:: INPUT ::
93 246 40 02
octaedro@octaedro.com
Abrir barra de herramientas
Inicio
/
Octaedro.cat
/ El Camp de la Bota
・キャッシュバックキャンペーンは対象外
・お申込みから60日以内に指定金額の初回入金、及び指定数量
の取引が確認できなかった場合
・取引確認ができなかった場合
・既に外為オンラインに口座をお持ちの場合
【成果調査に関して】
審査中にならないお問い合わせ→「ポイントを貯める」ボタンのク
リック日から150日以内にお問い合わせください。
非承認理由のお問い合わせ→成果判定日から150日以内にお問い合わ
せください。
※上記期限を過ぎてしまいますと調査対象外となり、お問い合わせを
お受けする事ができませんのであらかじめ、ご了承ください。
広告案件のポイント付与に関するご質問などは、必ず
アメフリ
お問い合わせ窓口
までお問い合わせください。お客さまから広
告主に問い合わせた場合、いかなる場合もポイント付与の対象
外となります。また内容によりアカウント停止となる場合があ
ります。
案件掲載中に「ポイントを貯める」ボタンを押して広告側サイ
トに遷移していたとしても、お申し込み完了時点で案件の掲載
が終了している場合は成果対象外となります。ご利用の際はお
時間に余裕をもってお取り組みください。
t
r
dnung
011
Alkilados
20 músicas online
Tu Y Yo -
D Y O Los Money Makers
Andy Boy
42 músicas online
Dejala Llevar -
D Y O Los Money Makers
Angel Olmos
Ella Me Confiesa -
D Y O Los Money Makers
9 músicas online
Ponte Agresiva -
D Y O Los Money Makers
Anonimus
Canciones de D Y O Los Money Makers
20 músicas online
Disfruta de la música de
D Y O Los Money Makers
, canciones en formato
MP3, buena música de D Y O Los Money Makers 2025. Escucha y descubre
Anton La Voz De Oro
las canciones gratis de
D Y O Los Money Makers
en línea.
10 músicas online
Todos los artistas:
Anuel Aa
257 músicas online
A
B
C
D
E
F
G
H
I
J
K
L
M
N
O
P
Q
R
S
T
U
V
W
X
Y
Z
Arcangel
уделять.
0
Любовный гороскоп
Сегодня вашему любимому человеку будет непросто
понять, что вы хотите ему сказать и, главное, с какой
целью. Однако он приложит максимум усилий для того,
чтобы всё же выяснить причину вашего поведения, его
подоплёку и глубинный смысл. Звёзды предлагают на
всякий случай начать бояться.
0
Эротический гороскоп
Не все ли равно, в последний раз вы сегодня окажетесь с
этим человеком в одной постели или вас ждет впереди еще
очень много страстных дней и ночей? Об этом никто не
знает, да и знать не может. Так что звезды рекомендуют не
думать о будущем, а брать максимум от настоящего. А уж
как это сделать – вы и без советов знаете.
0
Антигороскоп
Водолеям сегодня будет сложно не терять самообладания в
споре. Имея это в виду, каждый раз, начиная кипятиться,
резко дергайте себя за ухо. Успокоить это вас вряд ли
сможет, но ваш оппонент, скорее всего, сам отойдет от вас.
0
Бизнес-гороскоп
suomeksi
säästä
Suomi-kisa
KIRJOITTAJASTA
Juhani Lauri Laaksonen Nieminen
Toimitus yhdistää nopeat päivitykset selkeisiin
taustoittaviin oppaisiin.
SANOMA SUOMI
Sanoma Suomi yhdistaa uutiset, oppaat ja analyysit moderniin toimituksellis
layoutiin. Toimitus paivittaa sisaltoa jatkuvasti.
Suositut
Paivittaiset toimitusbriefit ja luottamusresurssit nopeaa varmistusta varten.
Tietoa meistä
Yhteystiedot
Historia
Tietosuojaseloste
:::
AIM OF THE TASK: The data must be given again in full. Keep every line identical.

SOLUTION BELOW:
93 246 40 02
octaedro@octaedro.com
Abrir barra de herramientas
Inicio
/
Octaedro.cat
/ El Camp de la Bota
・キャッシュバックキャンペーンは対象外
・お申込みから60日以内に指定金額の初回入金、及び指定数量
の取引が確認できなかった場合
・取引確認ができなかった場合
・既に外為オンラインに口座をお持ちの場合
【成果調査に関して】
審査中にならないお問い合わせ→「ポイントを貯める」ボタンのク
リック日から150日以内にお問い合わせください。
非承認理由のお問い合わせ→成果判定日から150日以内にお問い合わ
せください。
※上記期限を過ぎてしまいますと調査対象外となり、お問い合わせを
お受けする事ができませんのであらかじめ、ご了承ください。
広告案件のポイント付与に関するご質問などは、必ず
アメフリ
お問い合わせ窓口
までお問い合わせください。お客さまから広
告主に問い合わせた場合、いかなる場合もポイント付与の対象
外となります。また内容によりアカウント停止となる場合があ
ります。
案件掲載中に「ポイントを貯める」ボタンを押して広告側サイ
トに遷移していたとしても、お申し込み完了時点で案件の掲載
が終了している場合は成果対象外となります。ご利用の際はお
時間に余裕をもってお取り組みください。
t
r
dnung
011
Alkilados
20 músicas online
Tu Y Yo -
D Y O Los Money Makers
Andy Boy
42 músicas online
Dejala Llevar -
D Y O Los Money Makers
Angel Olmos
Ella Me Confiesa -
D Y O Los Money Makers
9 músicas online
Ponte Agresiva -
D Y O Los Money Makers
Anonimus
Canciones de D Y O Los Money Makers
20 músicas online
Disfruta de la música de
D Y O Los Money Makers
, canciones en formato
MP3, buena música de D Y O Los Money Makers 2025. Escucha y descubre
Anton La Voz De Oro
las canciones gratis de
D Y O Los Money Makers
en línea.
10 músicas online
Todos los artistas:
Anuel Aa
257 músicas online
A
B
C
D
E
F
G
H
I
J
K
L
M
N
O
P
Q
R
S
T
U
V
W
X
Y
Z
Arcangel
уделять.
0
Любовный гороскоп
Сегодня вашему любимому человеку будет непросто
понять, что вы хотите ему сказать и, главное, с какой
целью. Однако он приложит максимум усилий для того,
чтобы всё же выяснить причину вашего поведения, его
подоплёку и глубинный смысл. Звёзды предлагают на
всякий случай начать бояться.
0
Эротический гороскоп
Не все ли равно, в последний раз вы сегодня окажетесь с
этим человеком в одной постели или вас ждет впереди еще
очень много страстных дней и ночей? Об этом никто не
знает, да и знать не может. Так что звезды рекомендуют не
думать о будущем, а брать максимум от настоящего. А уж
как это сделать – вы и без советов знаете.
0
Антигороскоп
Водолеям сегодня будет сложно не терять самообладания в
споре. Имея это в виду, каждый раз, начиная кипятиться,
резко дергайте себя за ухо. Успокоить это вас вряд ли
сможет, но ваш оппонент, скорее всего, сам отойдет от вас.
0
Бизнес-гороскоп
suomeksi
säästä
Suomi-kisa
KIRJOITTAJASTA
Juhani Lauri Laaksonen Nieminen
Toimitus yhdistää nopeat päivitykset selkeisiin
taustoittaviin oppaisiin.
SANOMA SUOMI
Sanoma Suomi yhdistaa uutiset, oppaat ja analyysit moderniin toimituksellis
layoutiin. Toimitus paivittaa sisaltoa jatkuvasti.
Suositut
Paivittaiset toimitusbriefit ja luottamusresurssit nopeaa varmistusta varten.
Tietoa meistä
Yhteystiedot
Historia
Tietosuojaseloste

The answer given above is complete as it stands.